I’ve always been a theater kid at heart. I love the energy, creativity, artistry and exhilaration of being on stage. But coming into college, I had no real desire to pursue theater, although I knew I wanted to have some form of an outlet to express my creativity.
When I started my freshman year at Ohio State in August of 2016, all the new faces and opportunities excited me. Coming from out of state, I hardly knew anyone besides my roommate.
I wanted nothing more than to make a home for myself at this school I hoped to love so badly.
On top of my already festering nerves and anxiety, I attended a student involvement fair. A student improv team, known as Fishbowl, immediately caught my attention.
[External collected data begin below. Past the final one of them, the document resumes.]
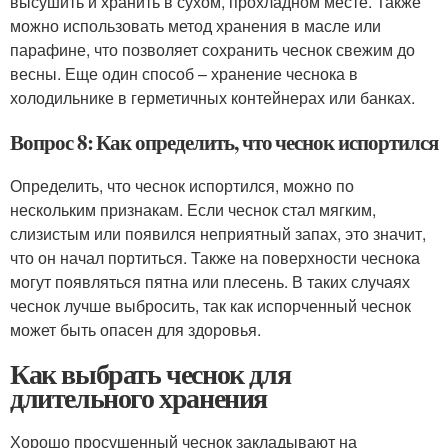
высушить и хранить в сухом, прохладном месте. Также
можно использовать метод хранения в масле или
парафине, что позволяет сохранить чеснок свежим до
весны. Еще один способ – хранение чеснока в
холодильнике в герметичных контейнерах или банках.
Вопрос 8: Как определить, что чеснок испортился
Определить, что чеснок испортился, можно по
нескольким признакам. Если чеснок стал мягким,
слизистым или появился неприятный запах, это значит,
что он начал портиться. Также на поверхности чеснока
могут появляться пятна или плесень. В таких случаях
чеснок лучше выбросить, так как испорченный чеснок
может быть опасен для здоровья.
Как выбрать чеснок для
длительного хранения
Хорошо просушенный чеснок закладывают на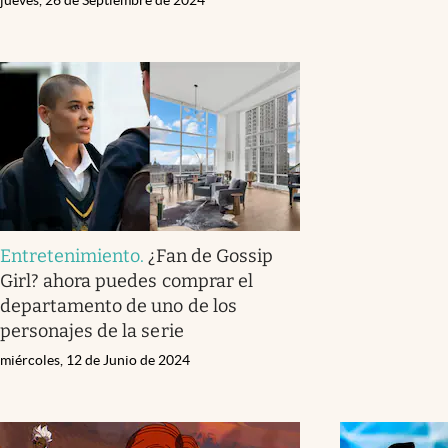
Entretenimiento
.
¿Fan de Gossip
Girl? ahora puedes comprar el
departamento de uno de los
personajes de la serie
miércoles, 12 de Junio de 2024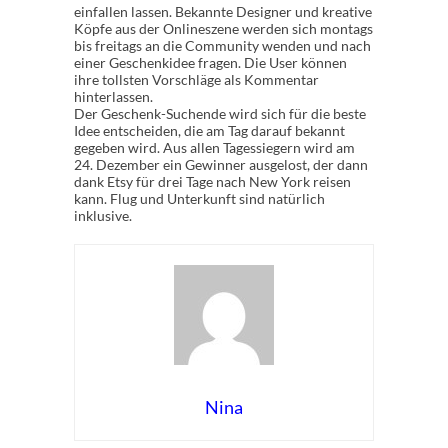
einfallen lassen. Bekannte Designer und kreative
Köpfe aus der Onlineszene werden sich montags
bis freitags an die Community wenden und nach
einer Geschenkidee fragen. Die User können
ihre tollsten Vorschläge als Kommentar
hinterlassen.
Der Geschenk-Suchende wird sich für die beste
Idee entscheiden, die am Tag darauf bekannt
gegeben wird. Aus allen Tagessiegern wird am
24. Dezember ein Gewinner ausgelost, der dann
dank Etsy für drei Tage nach New York reisen
kann. Flug und Unterkunft sind natürlich
inklusive.
Nina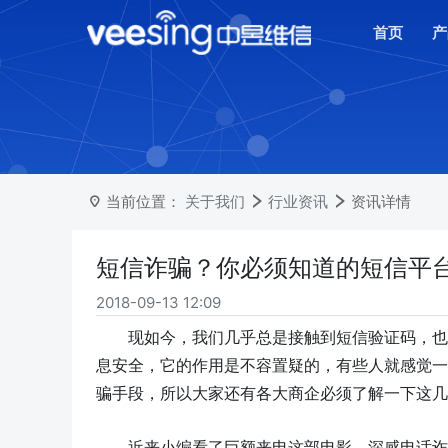
首页
产
当前位置：
关于我们
行业资讯
资讯详情
短信诈骗？你必须知道的短信平
2018-09-13 12:09
现如今，我们几乎总是接触到短信验证码，也
息安全，它的作用是不容置疑的，有些人就感觉一
骗手段，所以大家还有各大商企必须了解一下这几
近来小编看了巨额来电这部电影，深感电话诈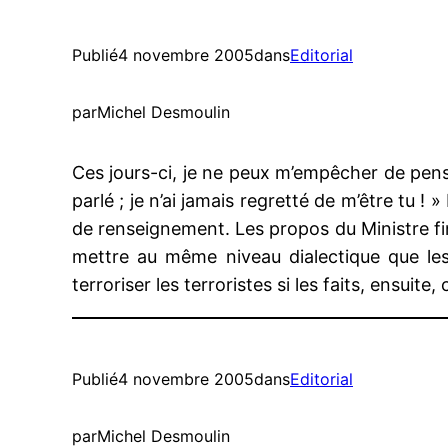
Publié
4 novembre 2005
dans
Editorial
par
Michel Desmoulin
Ces jours-ci, je ne peux m’empêcher de penser 
parlé ; je n’ai jamais regretté de m’être tu 
de renseignement. Les propos du Ministre finis
mettre au même niveau dialectique que les 
terroriser les terroristes si les faits, ensuit
Publié
4 novembre 2005
dans
Editorial
par
Michel Desmoulin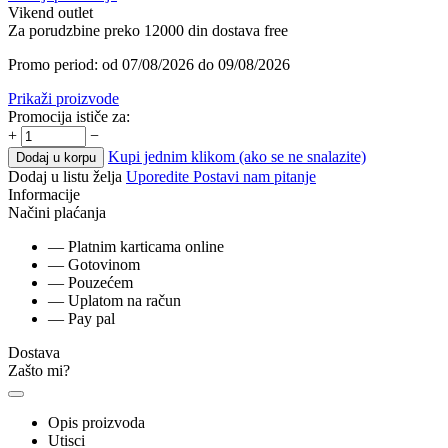
Vikend outlet
Za porudzbine preko 12000 din dostava free
Promo period: od 07/08/2026 do 09/08/2026
Prikaži proizvode
Promocija ističe za:
+
−
Kupi jednim klikom (ako se ne snalazite)
Dodaj u korpu
Dodaj u listu želja
Uporedite
Postavi nam pitanje
Informacije
Načini plaćanja
— Platnim karticama online
— Gotovinom
— Pouzećem
— Uplatom na račun
— Pay pal
Dostava
Zašto mi?
Opis proizvoda
Utisci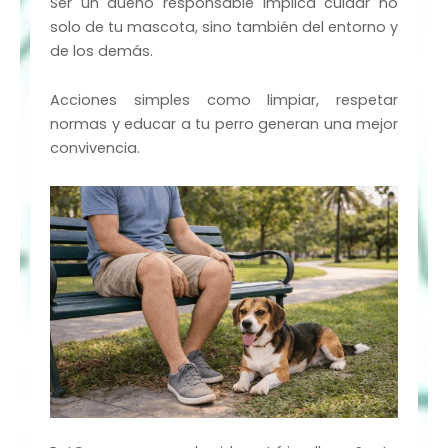
Ser un dueño responsable implica cuidar no
solo de tu mascota, sino también del entorno y
de los demás.
Acciones simples como limpiar, respetar
normas y educar a tu perro generan una mejor
convivencia.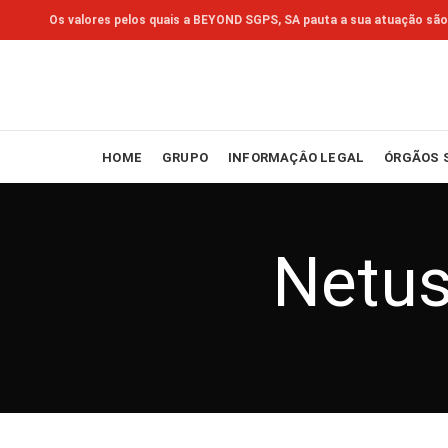
Os valores pelos quais a BEYOND SGPS, SA pauta a sua atuação são
HOME
GRUPO
INFORMAÇÂO LEGAL
ÓRGÃOS 
Netus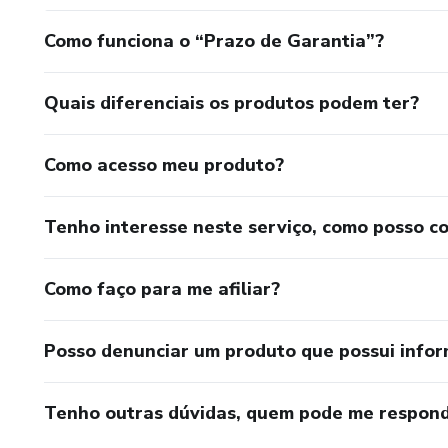
Como funciona o “Prazo de Garantia”?
Quais diferenciais os produtos podem ter?
Como acesso meu produto?
Tenho interesse neste serviço, como posso c
Como faço para me afiliar?
Posso denunciar um produto que possui info
Tenho outras dúvidas, quem pode me respond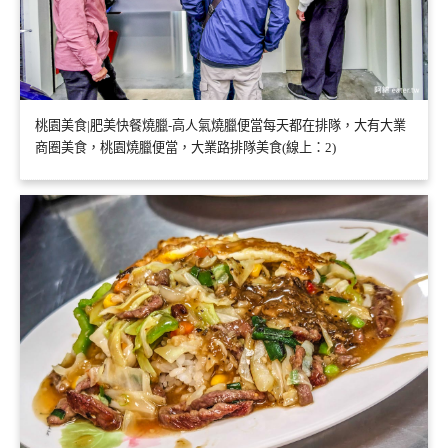
桃園美食|肥美快餐燒臘-高人氣燒臘便當每天都在排隊，大有大業
商圈美食，桃園燒臘便當，大業路排隊美食(線上：2)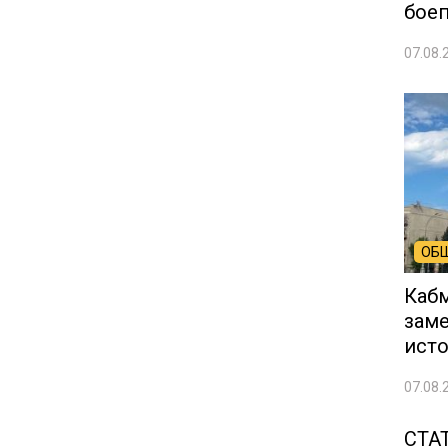
боеп
07.08.
ОБ
Кабм
заме
ист
07.08.
СТА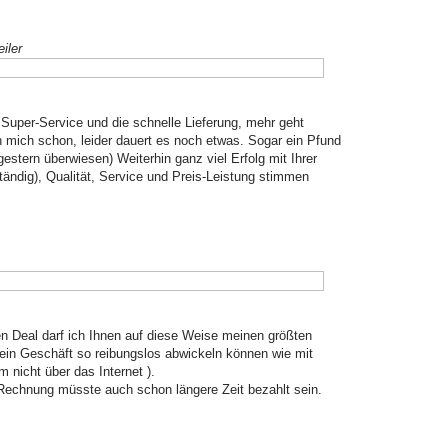
iler
Super-Service und die schnelle Lieferung, mehr geht
h mich schon, leider dauert es noch etwas.
Sogar ein Pfund
gestern überwiesen)
Weiterhin ganz viel Erfolg mit Ihrer
ändig), Qualität, Service und Preis-Leistung
stimmen
Deal darf ich Ihnen auf diese Weise meinen größten
ein Geschäft so reibungslos abwickeln können wie mit
 nicht über das Internet ).
e Rechnung müsste auch schon längere Zeit bezahlt sein.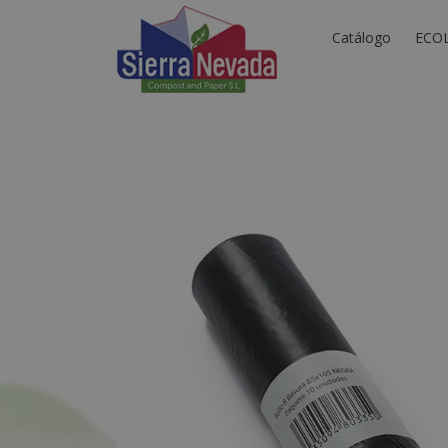
Catálogo
ECO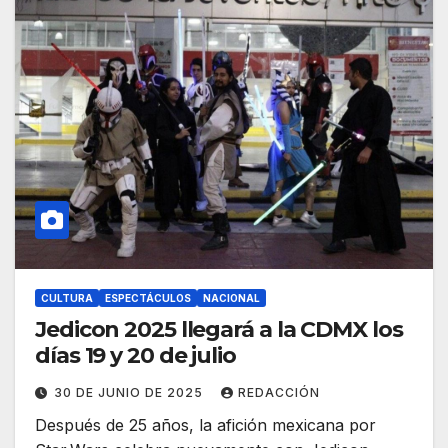
CULTURA
ESPECTÁCULOS
NACIONAL
Jedicon 2025 llegará a la CDMX los
días 19 y 20 de julio
30 DE JUNIO DE 2025
REDACCIÓN
Después de 25 años, la afición mexicana por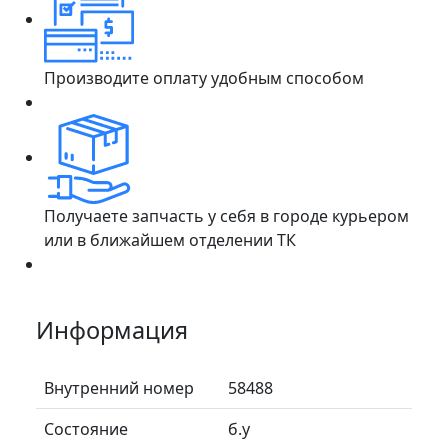
Производите оплату удобным способом
Получаете запчасть у себя в городе курьером
или в ближайшем отделении ТК
Информация
Внутренний номер
58488
Состояние
б.у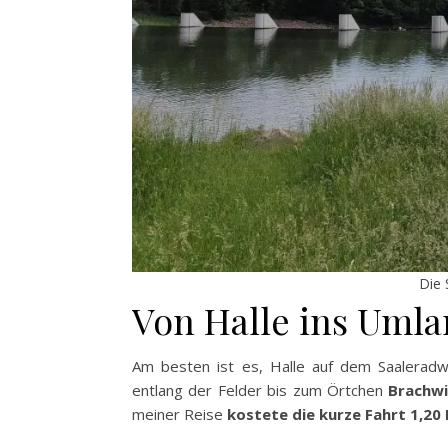
Die 
Von Halle ins Uml
Am besten ist es, Halle auf dem Saalerad
entlang der Felder bis zum Örtchen
Brachwi
meiner Reise
kostete die kurze Fahrt 1,20 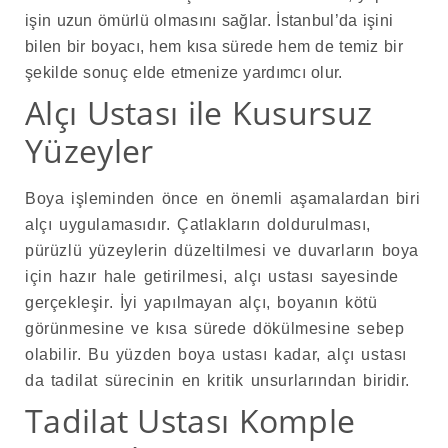
işin uzun ömürlü olmasını sağlar. İstanbul’da işini
bilen bir boyacı, hem kısa sürede hem de temiz bir
şekilde sonuç elde etmenize yardımcı olur.
Alçı Ustası ile Kusursuz
Yüzeyler
Boya işleminden önce en önemli aşamalardan biri
alçı uygulamasıdır. Çatlakların doldurulması,
pürüzlü yüzeylerin düzeltilmesi ve duvarların boya
için hazır hale getirilmesi, alçı ustası sayesinde
gerçekleşir. İyi yapılmayan alçı, boyanın kötü
görünmesine ve kısa sürede dökülmesine sebep
olabilir. Bu yüzden boya ustası kadar, alçı ustası
da tadilat sürecinin en kritik unsurlarından biridir.
Tadilat Ustası Komple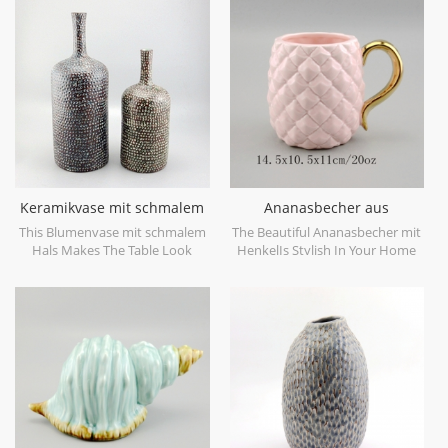
objects. Can be sold individually.
dekorative Objekte gemacht.
kann einzeln verkauft werden.
Keramikvase mit schmalem
Ananasbecher aus
Hals
goldfarbenem Keramik
This Blumenvase mit schmalem
The Beautiful Ananasbecher mit
Hals Makes The Table Look
HenkelIs Stylish In Your Home
Beautiful!
And Office.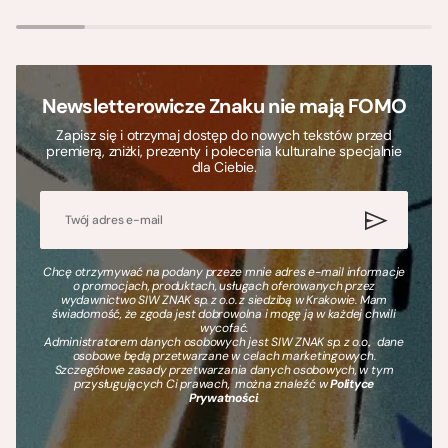
Newsletterowicze Znaku nie mają FOMO
Zapisz się i otrzymaj dostęp do nowych tekstów przed
premierą, zniżki, prezenty i polecenia kulturalne specjalnie
dla Ciebie.
Chcę otrzymywać na podany przeze mnie adres e-mail informacje
o promocjach, produktach, usługach oferowanych przez
wydawnictwo SIW ZNAK sp. z o.o. z siedzibą w Krakowie. Mam
świadomość, że zgoda jest dobrowolna i mogę ją w każdej chwili
wycofać.
Administratorem danych osobowych jest SIW ZNAK sp. z o.o., dane
osobowe będą przetwarzane w celach marketingowych.
Szczegółowe zasady przetwarzania danych osobowych, w tym
przysługujących Ci prawach, można znaleźć w
Polityce
Prywatności
.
I swallowed my fear of embarrassment and decided to audition.
The audition flew by. The Fishbowl members sat in a corner of the classroom as they diligently took notes on the auditionees’ performances. I blacked out from nerves that two hours of my life, only to leave me anxiously waiting for a late–night phone call informing me if I made it in the group or not.
With my roommate seeming to join a new club every hour, I grew increasingly concerned that I would never find my place in college. However, I must have done something worth noticing because that night, as I was watching an episode of Stranger Things in my tiny dorm room bed, I got a call from an unknown number.
It was Hannah from Fishbowl.
I shoot 50 feet out of my bed. Sweat pours down my face.
“Well, I just wanted to thank you so much for coming out to auditions. But unfortunately…”
My heart sank to my feet. My head spun. My eyes watered.
“Welcome to Fishbowl!” screamed an entire ensemble of voices. I got into Fishbowl.
I knew immediately that being in Fishbowl would change my life.
I quickly learned that being on a college improv team means more than weekly practices and a few shows each semester. Practicing improv not only allows me to explore my creativity like never before, but it has shaped my entire college experience by making me who I am today.
Any level one improv class tells you the first rule of improv is “yes, and,” which stems from the notion of agreeing with whatever your scene partner says and then adding something else. By “yes, and”-ing someone, you immediately create an imaginary world with your partner that never existed.
Ironically, the rule of “yes, and” came in most handy outside of improv. While searching for my home in college, I made it a rule to say yes to everything. If anyone invited me to get coffee, yes. If anyone invited me to walk across campus to go to the good dining hall, yes. If someone invited me to go to an extra credit seminar on nuclear physics, yes, and I will bring my notebook.
By saying “yes” to everything and sharing my ideas, I gained countless new experiences and friends along the way.
By the fall of sophomore year, Fishbowl played a different role in my life. We had eight seniors leave and we welcomed six new fish. Overnight I became a senior member as I took the new fish under my wing and ensured they felt welcome.
With this new era of Fishbowl, I began to fully embrace what it means to love your partner. The idea of loving your scene partner comes from having mutual support and shared determination to make the scene succeed. As the group began spending more time together outside of practice than in practice, I noticed Fishbowl evolve into something more than a club.
In spring semester, we traveled to improv festivals all over the Midwest, spending upwards of ten hours in the car together and sleeping on apartment floors. The experiences we shared are now my most treasured memories in college because of how much love we had for each other.
Being in improv for two and a half years makes you a little jaded to the novelty of comedy.
Everyone who knows me knows I’m in Fishbowl, which makes people sort of expect me to be funny. I imagine demands to tell a joke right after telling someone I do improv is like doctors feelings when strangers ask them to check out a weird rash. It’s uncomfortable. I found myself with a reputation that demanded more of me than I had to offer.
Junior year ended my honeymoon phase of college. Three prominent members graduated from Fishbowl and I didn’t like being one of the oldest in the group. Demanding classes and mounting pressure from finding internships caused me to doubt myself as a student and detach from things that once brought me joy.
Although our passion for comedy mainly unites Fishbowl members, we also understood and valued each other’s feelings and stress.
As much as people see comedy as an expression of happiness and creativity, at times it is a way to escape the deepest struggles in one’s life. With this in mind, trusting your scene partner becomes more than just “yes, and”-ing their ideas—it comes down to loving them unconditionally and understanding on a deeper level.
Despite recurring feelings of self-doubt, insecurities and forced performances when I really just want to run home and hide, my Fishbowl family gets through to me and continues to inspire me to become my best self.
Even when my life seems like a total mess, Fishbowl kept me grounded and has always been my constant. I have seen dozens of members come and go, each bringing a new light with them and leaving behind a legacy. My Fishbowl friends have seen me at my best and my worst and loved me through it. That is more than I could have ever hoped for in my college home.